= WORK TO COMPLETE =
If a record holds a picture, leave the picture out, but write out everything else exactly.

= RECORDED INFORMATION =
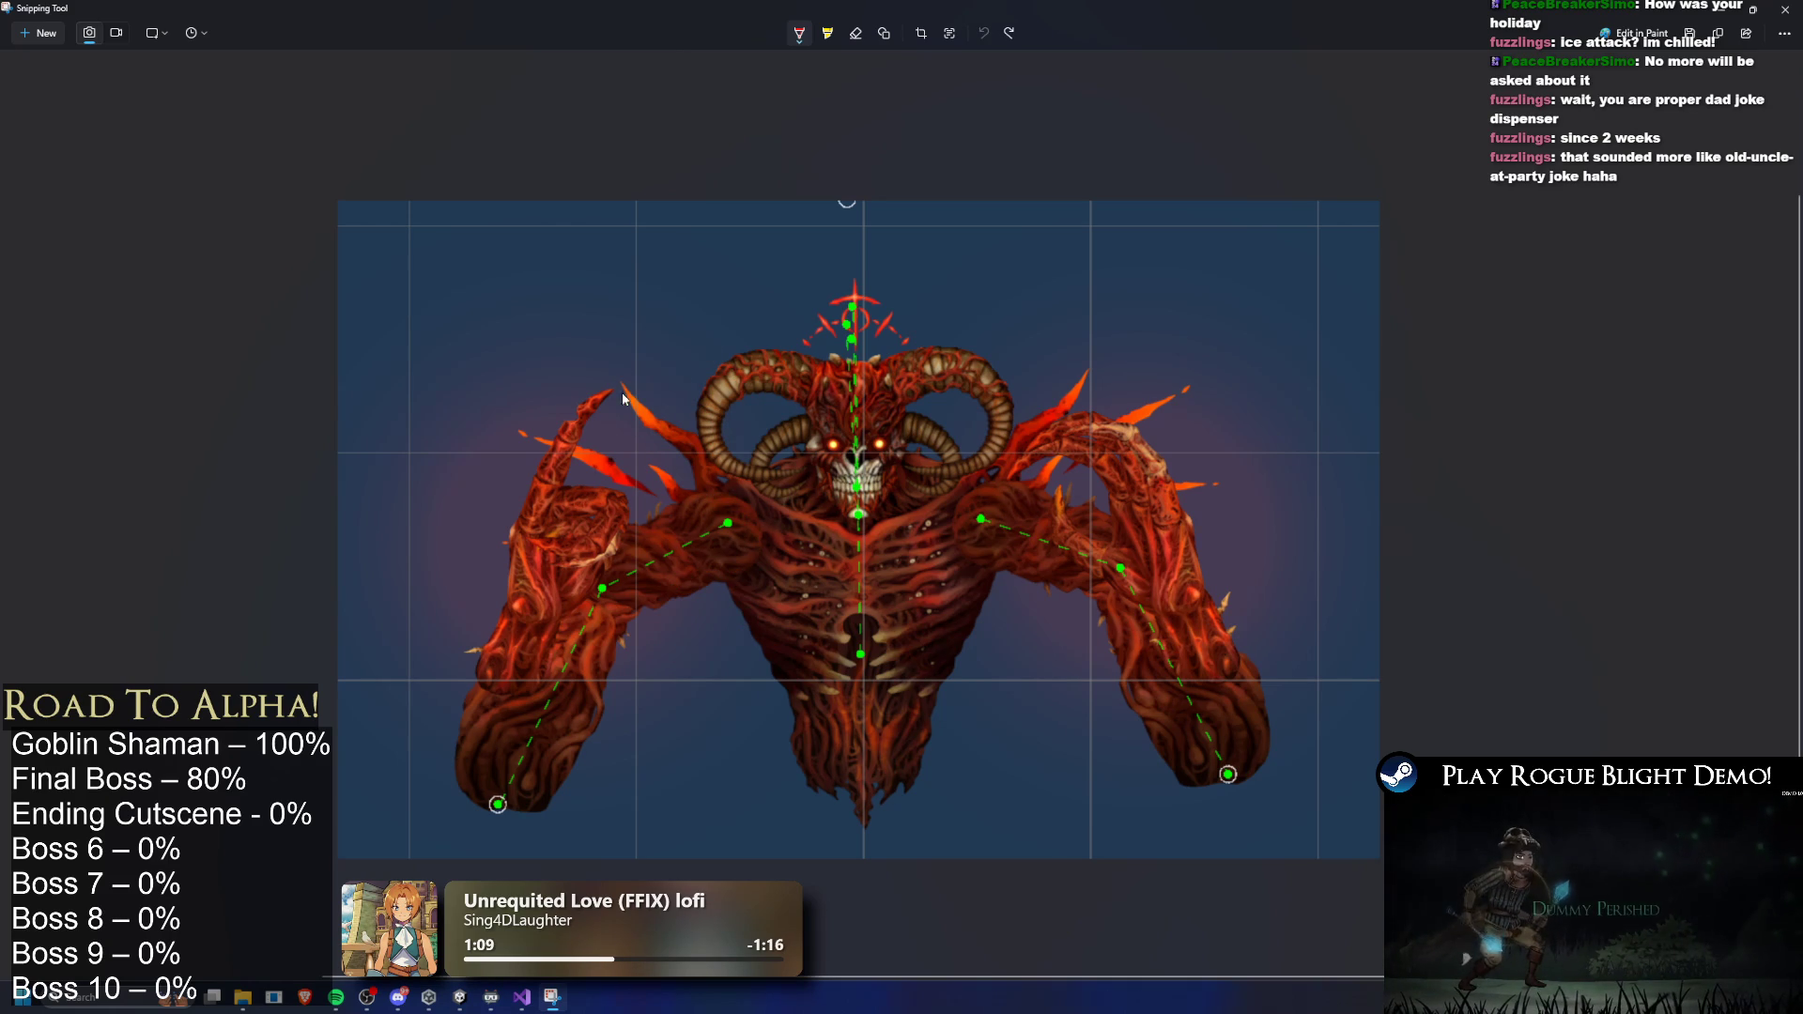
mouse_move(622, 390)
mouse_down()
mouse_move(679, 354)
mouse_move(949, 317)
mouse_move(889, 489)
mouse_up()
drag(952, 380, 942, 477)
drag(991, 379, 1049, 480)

= EXERCISE OUTPUT =
mouse_move(622, 390)
mouse_down()
mouse_move(679, 354)
mouse_move(949, 317)
mouse_move(889, 489)
mouse_up()
drag(952, 380, 942, 477)
drag(991, 379, 1049, 480)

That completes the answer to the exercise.